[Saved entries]

>>

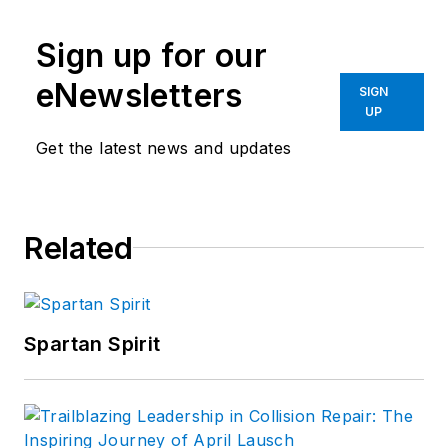
Sign up for our
eNewsletters
SIGN
UP
Get the latest news and updates
Related
Spartan Spirit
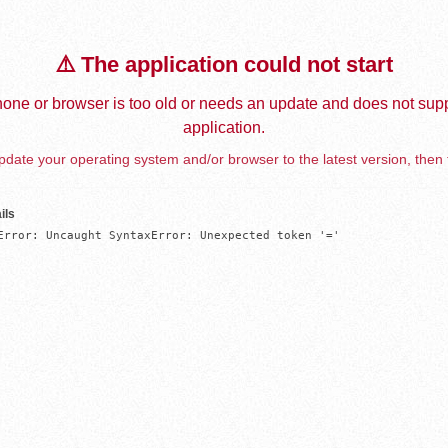
⚠️ The application could not start
one or browser is too old or needs an update and does not supp
application.
date your operating system and/or browser to the latest version, then 
ils
Error: Uncaught SyntaxError: Unexpected token '='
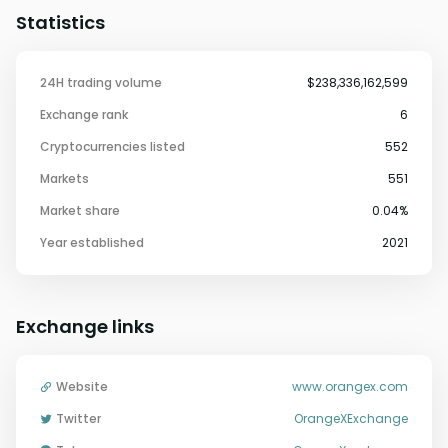
Statistics
24H trading volume
$238,336,162,599
Exchange rank
6
Cryptocurrencies listed
552
Markets
551
Market share
0.04%
Year established
2021
Exchange links
Website
www.orangex.com
Twitter
OrangeXExchange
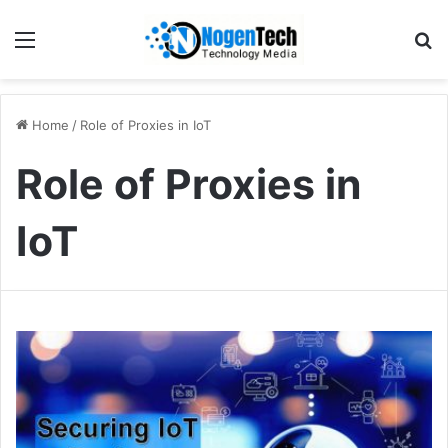
Home
/
Role of Proxies in IoT
Role of Proxies in
IoT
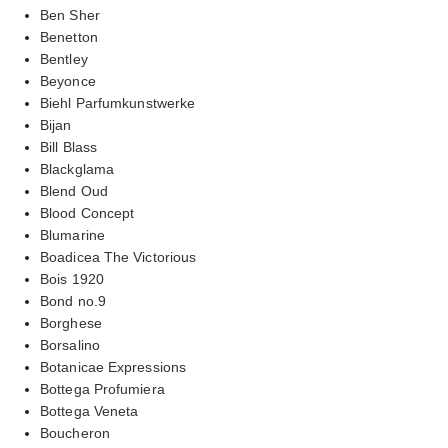
Ben Sher
Benetton
Bentley
Beyonce
Biehl Parfumkunstwerke
Bijan
Bill Blass
Blackglama
Blend Oud
Blood Concept
Blumarine
Boadicea The Victorious
Bois 1920
Bond no.9
Borghese
Borsalino
Botanicae Expressions
Bottega Profumiera
Bottega Veneta
Boucheron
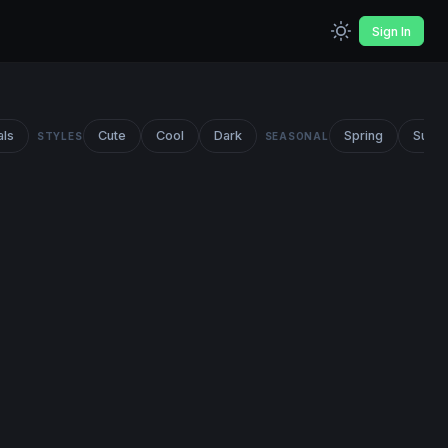
Sign In
als
Cute
Cool
Dark
Spring
Summ
STYLES
SEASONAL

<<

### [EXERCISE PROMPT]
Your task is to find each line in the entries that contains the string "Bottega" and copy it.

### [REPLY]
Bottega Profumiera
Bottega Veneta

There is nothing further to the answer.